As the probe continued speeding out of the solar system at 40,000 miles an hour, scientists uploaded new software to switch out a gradually fading piece of hardware and switch in backup circuits. As these had never been used in the 25 years Voyager 1 has been in space, and not even tested since 1980, the process was as delicate as they come. It had to be conducted down a deep-space communications link that ran at 160 bits a second and took 12 hours to reach the craft. Responses to commands came a day after they were transmitted. The team expected problems, and they got them.

By any standards, the Voyager programme has been spectacularly successful. The two car-sized spacecraft were launched a month apart in 1977: Voyager 2 first, with Voyager 1 following. They had slightly different trajectories, but both were aimed at Jupiter and Saturn. Voyager 1 got there first, speeding up and out of the solar system after the Saturn encounter. That went well enough to let Voyager 2 take a shot at the outer planets -- the original mission plan was for the first two planets and five years flight.

The extended mission went wonderfully. Voyager 2 returned the only close-up images of Uranus and Neptune, and collected practically all the information we have on the space around those two cold, distant gas giants. New moons, rings, effects and fields have all been discovered -- in some cases, many years after the observations.

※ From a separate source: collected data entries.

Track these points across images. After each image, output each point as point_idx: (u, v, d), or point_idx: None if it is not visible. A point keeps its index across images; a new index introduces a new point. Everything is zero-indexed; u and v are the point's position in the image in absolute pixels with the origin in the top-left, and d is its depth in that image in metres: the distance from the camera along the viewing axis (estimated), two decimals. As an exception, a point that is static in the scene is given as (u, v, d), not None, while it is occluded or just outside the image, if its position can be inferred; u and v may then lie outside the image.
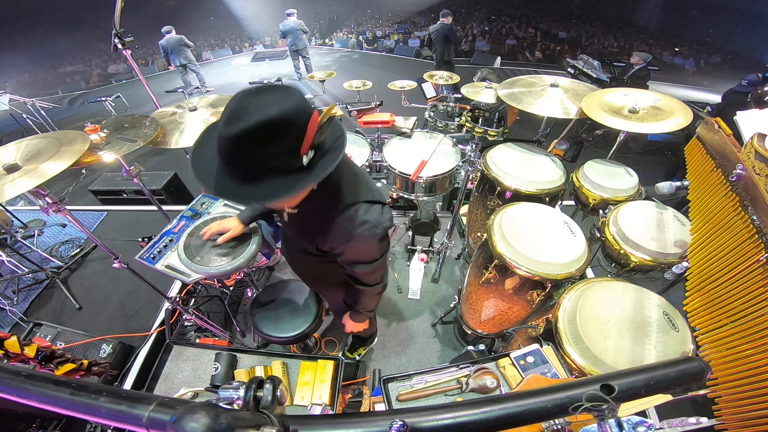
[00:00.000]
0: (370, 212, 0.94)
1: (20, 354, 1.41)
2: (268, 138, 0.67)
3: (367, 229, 0.93)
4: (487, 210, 2.13)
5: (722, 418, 1.01)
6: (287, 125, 0.68)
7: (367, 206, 0.95)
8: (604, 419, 0.45)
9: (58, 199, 1.42)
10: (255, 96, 0.69)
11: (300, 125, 0.69)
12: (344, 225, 0.93)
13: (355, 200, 0.94)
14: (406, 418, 0.45)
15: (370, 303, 1.33)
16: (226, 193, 0.75)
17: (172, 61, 7.04)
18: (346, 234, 0.94)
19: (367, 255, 1.04)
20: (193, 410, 0.37)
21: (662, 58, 12.20)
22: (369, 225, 0.93)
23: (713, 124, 1.37)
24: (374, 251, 1.03)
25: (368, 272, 1.11)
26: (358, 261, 1.06)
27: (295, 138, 0.69)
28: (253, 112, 0.66)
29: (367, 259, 1.05)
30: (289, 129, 0.68)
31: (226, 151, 0.70)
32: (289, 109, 0.68)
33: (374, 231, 0.95)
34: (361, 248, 1.00)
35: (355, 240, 0.95)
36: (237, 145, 0.67)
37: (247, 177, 0.72)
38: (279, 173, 0.72)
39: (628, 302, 1.37)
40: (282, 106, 0.67)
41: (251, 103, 0.68)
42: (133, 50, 1.82)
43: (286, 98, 0.69)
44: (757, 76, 3.72)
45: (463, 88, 2.31)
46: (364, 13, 17.49)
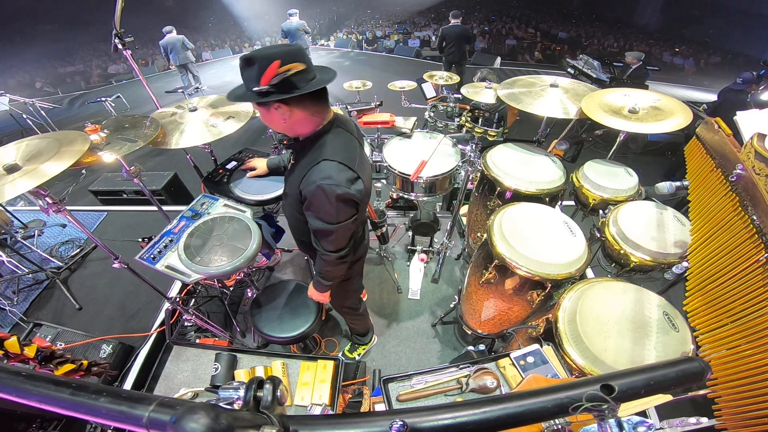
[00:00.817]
0: (339, 173, 1.07)
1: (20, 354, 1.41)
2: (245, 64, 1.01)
3: (327, 184, 1.05)
4: (487, 210, 2.13)
5: (722, 418, 1.01)
6: (252, 61, 0.99)
7: (340, 167, 1.08)
8: (605, 419, 0.45)
9: (58, 200, 1.42)
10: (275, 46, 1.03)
11: (262, 64, 0.97)
12: (314, 173, 1.07)
13: (332, 158, 1.08)
14: (406, 418, 0.45)
15: (327, 271, 1.35)
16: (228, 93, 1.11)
17: (172, 61, 7.05)
18: (312, 182, 1.07)
19: (323, 210, 1.12)
20: (193, 410, 0.37)
21: (662, 58, 12.19)
22: (331, 181, 1.05)
23: (713, 124, 1.37)
24: (330, 209, 1.10)
25: (324, 232, 1.18)
26: (316, 214, 1.14)
27: (256, 71, 0.98)
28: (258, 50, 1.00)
29: (323, 216, 1.13)
30: (253, 63, 0.99)
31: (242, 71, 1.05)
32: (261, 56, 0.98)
33: (332, 187, 1.05)
34: (318, 200, 1.09)
35: (315, 189, 1.07)
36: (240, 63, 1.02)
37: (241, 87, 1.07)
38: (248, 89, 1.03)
39: (628, 302, 1.37)
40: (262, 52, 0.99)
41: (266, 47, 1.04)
42: (133, 50, 1.82)
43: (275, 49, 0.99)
44: (751, 74, 3.73)
45: (463, 89, 2.31)
46: (364, 14, 17.49)
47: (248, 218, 1.66)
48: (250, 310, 1.72)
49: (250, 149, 2.23)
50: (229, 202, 1.80)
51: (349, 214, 1.16)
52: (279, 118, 1.09)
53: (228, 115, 1.92)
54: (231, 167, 2.05)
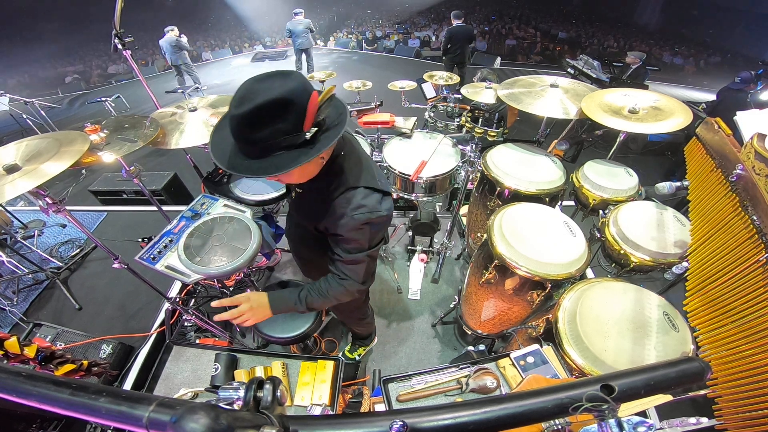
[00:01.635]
0: (369, 198, 0.97)
1: (20, 354, 1.41)
2: (272, 116, 0.75)
3: (362, 213, 0.95)
4: (487, 210, 2.13)
5: (722, 418, 1.01)
6: (289, 104, 0.75)
7: (367, 192, 0.98)
8: (605, 419, 0.45)
9: (58, 200, 1.42)
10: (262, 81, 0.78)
11: (301, 104, 0.76)
12: (341, 205, 0.97)
13: (356, 184, 0.97)
14: (406, 418, 0.45)
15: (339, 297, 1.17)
16: (239, 169, 0.82)
17: (168, 61, 7.08)
18: (341, 214, 0.97)
19: (356, 240, 1.03)
20: (193, 410, 0.37)
21: (662, 58, 12.19)
22: (365, 209, 0.96)
23: (713, 124, 1.37)
24: (364, 239, 1.03)
25: (354, 261, 1.07)
26: (347, 244, 1.04)
27: (296, 115, 0.77)
28: (259, 94, 0.75)
29: (356, 246, 1.04)
30: (290, 108, 0.76)
31: (236, 129, 0.79)
32: (290, 90, 0.75)
33: (369, 217, 0.96)
34: (353, 232, 1.00)
35: (348, 221, 0.97)
36: (245, 123, 0.76)
37: (257, 153, 0.81)
38: (285, 148, 0.80)
39: (628, 302, 1.37)
40: (284, 88, 0.75)
41: (259, 87, 0.76)
42: (133, 50, 1.82)
43: (288, 81, 0.77)
44: (750, 74, 3.73)
45: (463, 89, 2.31)
46: (364, 14, 17.49)
47: (248, 218, 1.66)
48: (250, 310, 1.72)
49: None
50: (229, 202, 1.80)
51: (380, 237, 1.09)
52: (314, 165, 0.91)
53: (228, 115, 1.92)
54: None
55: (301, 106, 0.77)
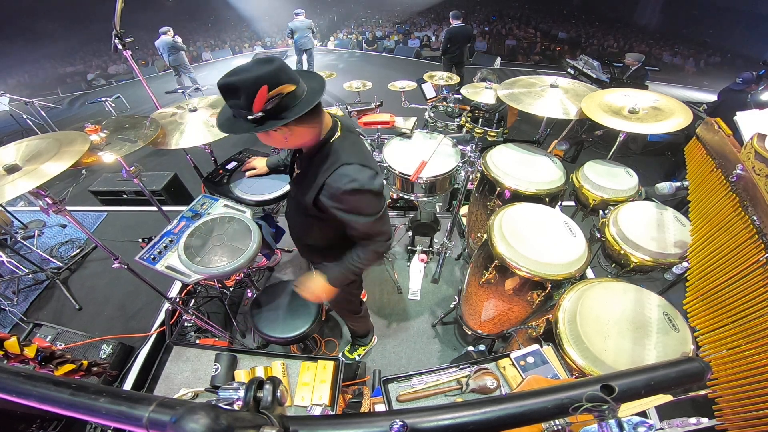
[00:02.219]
0: (361, 173, 1.08)
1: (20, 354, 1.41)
2: (230, 93, 0.94)
3: (355, 184, 1.06)
4: (487, 210, 2.13)
5: (723, 419, 1.01)
6: (238, 89, 0.91)
7: (357, 167, 1.08)
8: (605, 420, 0.45)
9: (58, 200, 1.42)
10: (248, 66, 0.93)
11: (248, 92, 0.91)
12: (335, 180, 1.07)
13: (350, 161, 1.08)
14: (406, 418, 0.45)
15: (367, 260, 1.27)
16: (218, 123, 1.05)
17: (165, 62, 7.09)
18: (337, 187, 1.07)
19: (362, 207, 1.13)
20: (193, 411, 0.37)
21: (662, 58, 12.20)
22: (357, 183, 1.06)
23: (713, 124, 1.37)
24: (368, 205, 1.13)
25: (369, 224, 1.17)
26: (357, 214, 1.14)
27: (246, 99, 0.92)
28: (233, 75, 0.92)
29: (366, 211, 1.14)
30: (240, 92, 0.92)
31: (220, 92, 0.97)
32: (243, 80, 0.90)
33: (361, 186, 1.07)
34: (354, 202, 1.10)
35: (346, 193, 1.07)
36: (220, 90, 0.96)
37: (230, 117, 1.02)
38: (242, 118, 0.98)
39: (628, 302, 1.37)
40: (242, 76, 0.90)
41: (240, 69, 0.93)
42: (133, 51, 1.82)
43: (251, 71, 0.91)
44: (751, 74, 3.72)
45: (463, 89, 2.31)
46: (364, 14, 17.50)
47: (248, 218, 1.66)
48: (250, 311, 1.72)
49: (250, 149, 2.23)
50: (229, 202, 1.80)
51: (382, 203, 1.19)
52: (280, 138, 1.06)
53: (228, 115, 1.92)
54: (231, 167, 2.05)
55: (249, 93, 0.91)
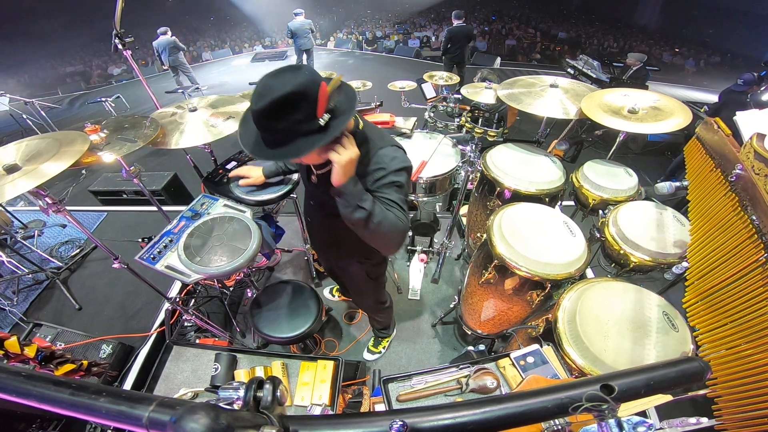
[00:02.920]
0: (398, 151, 1.12)
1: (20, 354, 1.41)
2: (287, 108, 0.84)
3: (398, 162, 1.08)
4: (486, 210, 2.13)
5: (722, 418, 1.01)
6: (301, 97, 0.84)
7: (393, 148, 1.12)
8: (604, 419, 0.45)
9: (58, 200, 1.42)
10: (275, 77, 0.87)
11: (312, 95, 0.85)
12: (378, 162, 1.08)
13: (383, 144, 1.10)
14: (406, 418, 0.45)
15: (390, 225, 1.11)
16: (263, 156, 0.95)
17: (164, 62, 7.07)
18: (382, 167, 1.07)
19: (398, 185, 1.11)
20: (193, 410, 0.37)
21: (662, 59, 12.20)
22: (398, 160, 1.09)
23: (712, 124, 1.37)
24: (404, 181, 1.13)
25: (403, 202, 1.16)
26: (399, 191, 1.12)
27: (309, 106, 0.85)
28: (274, 89, 0.83)
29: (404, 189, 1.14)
30: (303, 99, 0.84)
31: (259, 122, 0.89)
32: (301, 83, 0.83)
33: (404, 164, 1.10)
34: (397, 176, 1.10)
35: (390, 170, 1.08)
36: (264, 116, 0.86)
37: (278, 141, 0.91)
38: (302, 134, 0.89)
39: (628, 302, 1.37)
40: (295, 81, 0.83)
41: (273, 82, 0.85)
42: (133, 51, 1.82)
43: (298, 75, 0.85)
44: (752, 75, 3.71)
45: (463, 89, 2.31)
46: (364, 14, 17.49)
47: (248, 218, 1.66)
48: (250, 310, 1.72)
49: None
50: (229, 202, 1.80)
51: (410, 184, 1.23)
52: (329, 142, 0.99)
53: (228, 115, 1.92)
54: (231, 167, 2.05)
55: (312, 97, 0.85)
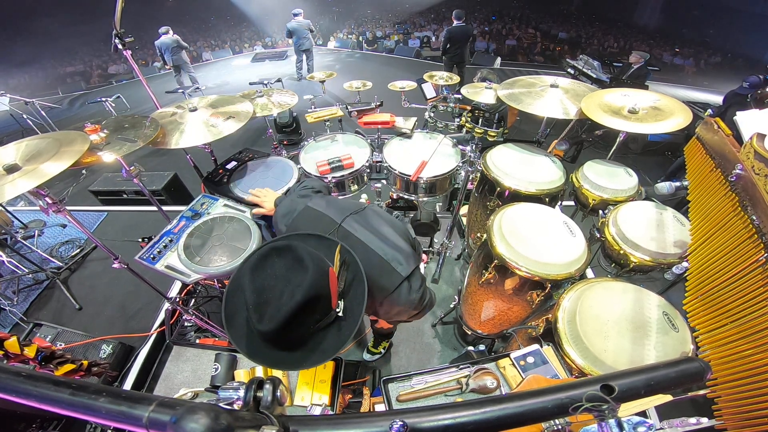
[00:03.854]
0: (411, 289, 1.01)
1: (20, 354, 1.41)
2: (302, 317, 0.71)
3: (413, 300, 1.02)
4: (486, 210, 2.13)
5: (722, 418, 1.01)
6: (315, 300, 0.71)
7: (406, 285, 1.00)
8: (605, 419, 0.45)
9: (58, 200, 1.42)
10: (265, 269, 0.72)
11: (324, 293, 0.72)
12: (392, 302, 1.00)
13: (392, 287, 0.98)
14: (406, 418, 0.45)
15: None
16: (285, 365, 0.82)
17: (167, 61, 7.07)
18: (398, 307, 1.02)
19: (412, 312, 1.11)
20: (193, 410, 0.37)
21: (662, 59, 12.20)
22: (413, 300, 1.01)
23: (712, 124, 1.37)
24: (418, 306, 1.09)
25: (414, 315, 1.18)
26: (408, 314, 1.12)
27: (324, 304, 0.74)
28: (277, 296, 0.69)
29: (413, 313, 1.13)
30: (317, 302, 0.71)
31: (268, 340, 0.74)
32: (310, 284, 0.70)
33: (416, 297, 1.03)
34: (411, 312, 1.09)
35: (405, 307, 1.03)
36: (277, 334, 0.70)
37: (293, 346, 0.77)
38: (319, 331, 0.78)
39: (628, 302, 1.37)
40: (302, 283, 0.70)
41: (267, 282, 0.71)
42: (133, 50, 1.82)
43: (299, 268, 0.71)
44: (758, 78, 3.70)
45: (463, 89, 2.31)
46: (364, 14, 17.49)
47: (248, 218, 1.66)
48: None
49: (250, 149, 2.23)
50: (229, 202, 1.80)
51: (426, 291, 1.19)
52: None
53: (228, 115, 1.92)
54: (231, 167, 2.05)
55: (326, 294, 0.73)
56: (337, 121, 2.40)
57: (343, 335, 0.78)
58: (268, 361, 0.80)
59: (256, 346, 0.78)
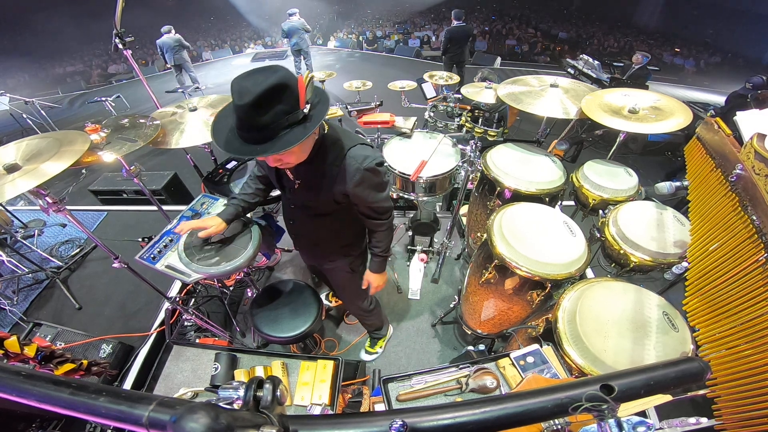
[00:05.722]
0: (366, 149, 1.16)
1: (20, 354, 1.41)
2: (273, 100, 0.86)
3: (370, 161, 1.13)
4: (486, 210, 2.13)
5: (722, 419, 1.01)
6: (284, 87, 0.87)
7: (362, 146, 1.17)
8: (604, 419, 0.45)
9: (58, 199, 1.42)
10: (249, 77, 0.89)
11: (293, 85, 0.89)
12: (350, 164, 1.12)
13: (351, 144, 1.15)
14: (405, 418, 0.45)
15: (386, 240, 1.42)
16: (249, 153, 0.94)
17: (167, 61, 7.06)
18: (355, 170, 1.12)
19: (377, 183, 1.20)
20: (193, 410, 0.37)
21: (662, 59, 12.20)
22: (370, 158, 1.14)
23: (713, 124, 1.37)
24: (381, 178, 1.21)
25: (381, 201, 1.26)
26: (374, 192, 1.22)
27: (292, 96, 0.89)
28: (255, 86, 0.85)
29: (378, 188, 1.22)
30: (286, 90, 0.87)
31: (243, 117, 0.89)
32: (281, 77, 0.87)
33: (375, 161, 1.15)
34: (371, 179, 1.17)
35: (364, 172, 1.13)
36: (251, 110, 0.86)
37: (265, 137, 0.91)
38: (287, 127, 0.91)
39: (628, 302, 1.37)
40: (274, 76, 0.87)
41: (250, 81, 0.87)
42: (133, 50, 1.82)
43: (274, 72, 0.89)
44: (761, 79, 3.69)
45: (464, 89, 2.31)
46: (364, 14, 17.48)
47: (248, 218, 1.66)
48: (250, 310, 1.72)
49: None
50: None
51: (384, 171, 1.25)
52: (313, 139, 1.07)
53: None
54: (231, 167, 2.05)
55: (294, 87, 0.88)
56: (336, 120, 2.40)
57: (307, 129, 0.92)
58: (240, 150, 0.94)
59: (232, 140, 0.94)
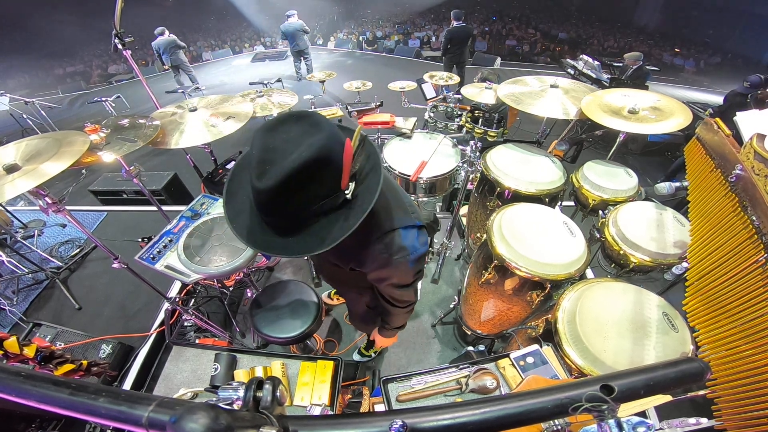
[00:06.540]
0: (407, 238, 0.90)
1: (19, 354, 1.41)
2: (306, 182, 0.62)
3: (403, 257, 0.90)
4: (486, 211, 2.13)
5: (722, 419, 1.01)
6: (324, 163, 0.62)
7: (404, 232, 0.90)
8: (604, 420, 0.45)
9: (58, 200, 1.42)
10: (278, 132, 0.63)
11: (336, 159, 0.63)
12: (380, 252, 0.89)
13: (392, 227, 0.88)
14: (405, 418, 0.45)
15: (399, 321, 1.33)
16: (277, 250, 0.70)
17: (164, 62, 7.06)
18: (383, 261, 0.91)
19: (400, 279, 1.02)
20: (193, 410, 0.37)
21: (662, 59, 12.20)
22: (405, 252, 0.90)
23: (712, 124, 1.37)
24: (409, 276, 1.01)
25: (400, 294, 1.10)
26: (392, 284, 1.04)
27: (333, 174, 0.64)
28: (284, 155, 0.60)
29: (401, 283, 1.03)
30: (326, 167, 0.62)
31: (264, 204, 0.65)
32: (323, 145, 0.62)
33: (410, 257, 0.92)
34: (396, 273, 0.98)
35: (391, 266, 0.92)
36: (276, 195, 0.62)
37: (291, 226, 0.68)
38: (322, 214, 0.68)
39: (628, 303, 1.37)
40: (313, 142, 0.61)
41: (277, 143, 0.62)
42: (133, 50, 1.82)
43: (314, 131, 0.62)
44: (759, 78, 3.69)
45: (463, 89, 2.31)
46: (364, 14, 17.49)
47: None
48: (249, 310, 1.72)
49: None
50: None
51: (422, 269, 1.06)
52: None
53: (228, 115, 1.92)
54: (231, 167, 2.05)
55: (338, 161, 0.62)
56: (336, 121, 2.40)
57: (349, 224, 0.66)
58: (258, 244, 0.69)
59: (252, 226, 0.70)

One new moon of Uranus -- amazingly, the 18th -- was discovered in 1999, more than 13 years after the spacecraft had moved on: an astronomer was comparing its images with those taken more recently by Hubble. Voyager had snapped one bright spot that wasn't there in the newer pictures: bingo. That data, like all Voyager data, is in the public domain; if you fancy finding some new objects in the solar system and becoming incredibly famous in the elite of planetary astronomers, put away that telescope and hit the Web. The bonus of the extended mission is there for all mankind -- this is the product of a NASA that meant what Neil Armstrong said, not the NASA that refuses to tell us what's going on on the International Space Station.